### Entries provided
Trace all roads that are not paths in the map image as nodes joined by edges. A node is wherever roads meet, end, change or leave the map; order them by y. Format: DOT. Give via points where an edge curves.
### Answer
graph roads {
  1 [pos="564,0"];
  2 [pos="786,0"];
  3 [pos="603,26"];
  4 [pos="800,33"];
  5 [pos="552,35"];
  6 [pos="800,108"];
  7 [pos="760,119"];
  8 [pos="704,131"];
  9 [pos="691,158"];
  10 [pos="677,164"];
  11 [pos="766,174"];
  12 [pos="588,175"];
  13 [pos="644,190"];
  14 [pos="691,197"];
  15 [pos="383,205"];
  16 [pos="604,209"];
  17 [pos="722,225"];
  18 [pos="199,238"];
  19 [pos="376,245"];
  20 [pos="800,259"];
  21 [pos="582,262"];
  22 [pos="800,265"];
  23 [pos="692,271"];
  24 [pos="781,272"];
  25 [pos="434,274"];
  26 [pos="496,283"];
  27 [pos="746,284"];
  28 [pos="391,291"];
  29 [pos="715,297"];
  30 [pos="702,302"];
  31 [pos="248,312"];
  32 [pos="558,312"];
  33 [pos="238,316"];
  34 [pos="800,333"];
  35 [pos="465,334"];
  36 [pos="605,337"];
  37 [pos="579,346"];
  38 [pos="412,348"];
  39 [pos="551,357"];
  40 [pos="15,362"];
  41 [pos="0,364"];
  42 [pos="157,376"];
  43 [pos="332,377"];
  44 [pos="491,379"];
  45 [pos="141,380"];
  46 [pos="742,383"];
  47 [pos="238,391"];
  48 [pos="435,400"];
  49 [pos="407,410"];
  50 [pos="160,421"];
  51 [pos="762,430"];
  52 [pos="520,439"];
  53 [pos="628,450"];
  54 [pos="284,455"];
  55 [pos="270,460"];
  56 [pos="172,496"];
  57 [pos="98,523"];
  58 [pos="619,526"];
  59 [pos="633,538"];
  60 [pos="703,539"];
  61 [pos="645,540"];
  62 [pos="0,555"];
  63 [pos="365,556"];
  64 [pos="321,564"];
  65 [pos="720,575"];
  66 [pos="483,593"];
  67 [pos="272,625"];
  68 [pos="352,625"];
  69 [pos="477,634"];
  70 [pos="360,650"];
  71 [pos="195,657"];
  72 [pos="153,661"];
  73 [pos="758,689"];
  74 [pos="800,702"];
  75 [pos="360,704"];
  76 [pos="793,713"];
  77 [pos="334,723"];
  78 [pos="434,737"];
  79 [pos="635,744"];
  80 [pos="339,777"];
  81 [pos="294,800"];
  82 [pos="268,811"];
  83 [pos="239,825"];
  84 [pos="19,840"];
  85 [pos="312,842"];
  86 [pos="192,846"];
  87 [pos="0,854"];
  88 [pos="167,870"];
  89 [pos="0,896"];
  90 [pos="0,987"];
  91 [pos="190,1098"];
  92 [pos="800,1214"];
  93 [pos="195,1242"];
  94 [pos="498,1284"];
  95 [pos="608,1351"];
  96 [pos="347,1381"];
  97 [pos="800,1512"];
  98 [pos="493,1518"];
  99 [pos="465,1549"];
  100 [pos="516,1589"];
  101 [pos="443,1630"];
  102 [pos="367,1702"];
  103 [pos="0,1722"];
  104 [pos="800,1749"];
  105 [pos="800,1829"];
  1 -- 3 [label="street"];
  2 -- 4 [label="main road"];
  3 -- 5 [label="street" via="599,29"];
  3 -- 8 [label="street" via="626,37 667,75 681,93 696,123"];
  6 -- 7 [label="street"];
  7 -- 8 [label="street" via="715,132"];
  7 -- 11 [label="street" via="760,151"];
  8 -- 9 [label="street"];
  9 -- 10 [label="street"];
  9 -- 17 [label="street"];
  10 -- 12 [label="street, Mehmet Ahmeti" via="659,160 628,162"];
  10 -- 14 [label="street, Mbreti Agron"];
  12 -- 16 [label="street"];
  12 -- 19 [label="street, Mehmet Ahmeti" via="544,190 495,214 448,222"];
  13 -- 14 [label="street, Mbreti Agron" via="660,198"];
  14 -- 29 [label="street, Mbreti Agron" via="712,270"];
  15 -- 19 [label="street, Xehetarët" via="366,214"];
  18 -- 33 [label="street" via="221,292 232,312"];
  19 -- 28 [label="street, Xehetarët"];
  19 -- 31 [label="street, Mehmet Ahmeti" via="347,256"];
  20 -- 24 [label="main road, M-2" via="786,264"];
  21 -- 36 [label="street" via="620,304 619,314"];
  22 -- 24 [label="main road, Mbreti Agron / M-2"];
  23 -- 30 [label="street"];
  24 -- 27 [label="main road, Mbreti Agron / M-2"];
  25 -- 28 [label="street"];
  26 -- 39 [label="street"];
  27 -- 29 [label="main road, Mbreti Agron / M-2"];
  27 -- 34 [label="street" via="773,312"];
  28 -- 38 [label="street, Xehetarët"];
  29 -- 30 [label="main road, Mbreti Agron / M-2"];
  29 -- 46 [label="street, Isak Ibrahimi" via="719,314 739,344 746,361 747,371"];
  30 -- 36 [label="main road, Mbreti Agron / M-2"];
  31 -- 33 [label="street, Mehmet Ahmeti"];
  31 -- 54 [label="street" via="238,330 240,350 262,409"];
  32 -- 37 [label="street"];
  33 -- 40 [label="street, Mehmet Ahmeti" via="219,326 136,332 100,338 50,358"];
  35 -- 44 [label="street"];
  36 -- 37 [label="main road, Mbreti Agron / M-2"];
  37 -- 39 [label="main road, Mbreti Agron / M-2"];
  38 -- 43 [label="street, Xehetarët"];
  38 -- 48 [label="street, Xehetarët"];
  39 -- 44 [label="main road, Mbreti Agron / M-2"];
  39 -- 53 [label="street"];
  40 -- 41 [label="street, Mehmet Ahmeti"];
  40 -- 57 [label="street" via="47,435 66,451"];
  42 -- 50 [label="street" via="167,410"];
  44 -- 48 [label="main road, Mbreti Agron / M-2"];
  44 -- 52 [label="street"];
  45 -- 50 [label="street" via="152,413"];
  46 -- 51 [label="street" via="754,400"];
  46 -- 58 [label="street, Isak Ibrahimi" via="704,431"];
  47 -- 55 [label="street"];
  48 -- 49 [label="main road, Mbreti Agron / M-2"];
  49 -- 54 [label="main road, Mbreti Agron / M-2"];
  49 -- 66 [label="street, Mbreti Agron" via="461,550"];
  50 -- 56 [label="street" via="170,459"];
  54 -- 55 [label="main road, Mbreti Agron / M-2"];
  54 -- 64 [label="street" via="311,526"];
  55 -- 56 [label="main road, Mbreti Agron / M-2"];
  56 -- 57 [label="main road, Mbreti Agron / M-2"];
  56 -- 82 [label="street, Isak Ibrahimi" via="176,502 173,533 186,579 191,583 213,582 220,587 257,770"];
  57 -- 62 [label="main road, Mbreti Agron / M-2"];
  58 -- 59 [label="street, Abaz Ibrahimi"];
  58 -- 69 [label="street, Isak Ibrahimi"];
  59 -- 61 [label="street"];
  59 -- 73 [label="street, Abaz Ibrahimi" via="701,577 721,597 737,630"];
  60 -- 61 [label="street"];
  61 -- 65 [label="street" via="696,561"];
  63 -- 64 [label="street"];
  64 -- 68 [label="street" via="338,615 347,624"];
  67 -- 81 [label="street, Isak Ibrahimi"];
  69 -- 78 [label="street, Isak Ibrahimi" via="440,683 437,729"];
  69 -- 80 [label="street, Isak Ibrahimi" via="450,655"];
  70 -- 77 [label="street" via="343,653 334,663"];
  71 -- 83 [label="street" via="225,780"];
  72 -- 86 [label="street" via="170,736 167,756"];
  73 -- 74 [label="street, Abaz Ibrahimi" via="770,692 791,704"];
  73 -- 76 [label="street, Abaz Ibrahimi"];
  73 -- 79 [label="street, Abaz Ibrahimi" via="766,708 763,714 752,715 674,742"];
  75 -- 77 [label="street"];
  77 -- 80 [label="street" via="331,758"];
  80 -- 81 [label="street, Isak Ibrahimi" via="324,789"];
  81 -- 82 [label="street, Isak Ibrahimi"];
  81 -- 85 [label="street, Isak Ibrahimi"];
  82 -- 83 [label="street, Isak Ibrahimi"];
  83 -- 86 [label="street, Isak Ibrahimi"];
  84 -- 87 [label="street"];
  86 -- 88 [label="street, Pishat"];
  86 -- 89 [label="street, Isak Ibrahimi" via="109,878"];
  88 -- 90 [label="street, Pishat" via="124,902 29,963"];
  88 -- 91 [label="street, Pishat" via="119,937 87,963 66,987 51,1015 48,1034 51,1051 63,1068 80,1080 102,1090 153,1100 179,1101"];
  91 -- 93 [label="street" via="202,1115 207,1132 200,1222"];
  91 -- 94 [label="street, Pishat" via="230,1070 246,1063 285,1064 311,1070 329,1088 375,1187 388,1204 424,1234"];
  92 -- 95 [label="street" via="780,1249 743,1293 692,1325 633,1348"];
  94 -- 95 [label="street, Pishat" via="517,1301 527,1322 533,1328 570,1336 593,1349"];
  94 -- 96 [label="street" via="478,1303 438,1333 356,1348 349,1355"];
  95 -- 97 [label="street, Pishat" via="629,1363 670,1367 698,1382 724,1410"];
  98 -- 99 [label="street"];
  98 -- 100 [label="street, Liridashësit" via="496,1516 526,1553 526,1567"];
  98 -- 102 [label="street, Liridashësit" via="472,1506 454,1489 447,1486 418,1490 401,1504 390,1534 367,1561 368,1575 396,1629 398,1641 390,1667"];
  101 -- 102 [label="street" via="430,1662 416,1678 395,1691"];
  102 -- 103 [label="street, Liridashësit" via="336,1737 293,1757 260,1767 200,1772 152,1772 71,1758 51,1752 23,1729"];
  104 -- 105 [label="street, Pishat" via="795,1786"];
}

### Assigned task
Lines with "Xehetarët" in them are what the answer must contain; copy each from the records above.

### Written answer
  15 -- 19 [label="street, Xehetarët" via="366,214"];
  19 -- 28 [label="street, Xehetarët"];
  28 -- 38 [label="street, Xehetarët"];
  38 -- 43 [label="street, Xehetarët"];
  38 -- 48 [label="street, Xehetarët"];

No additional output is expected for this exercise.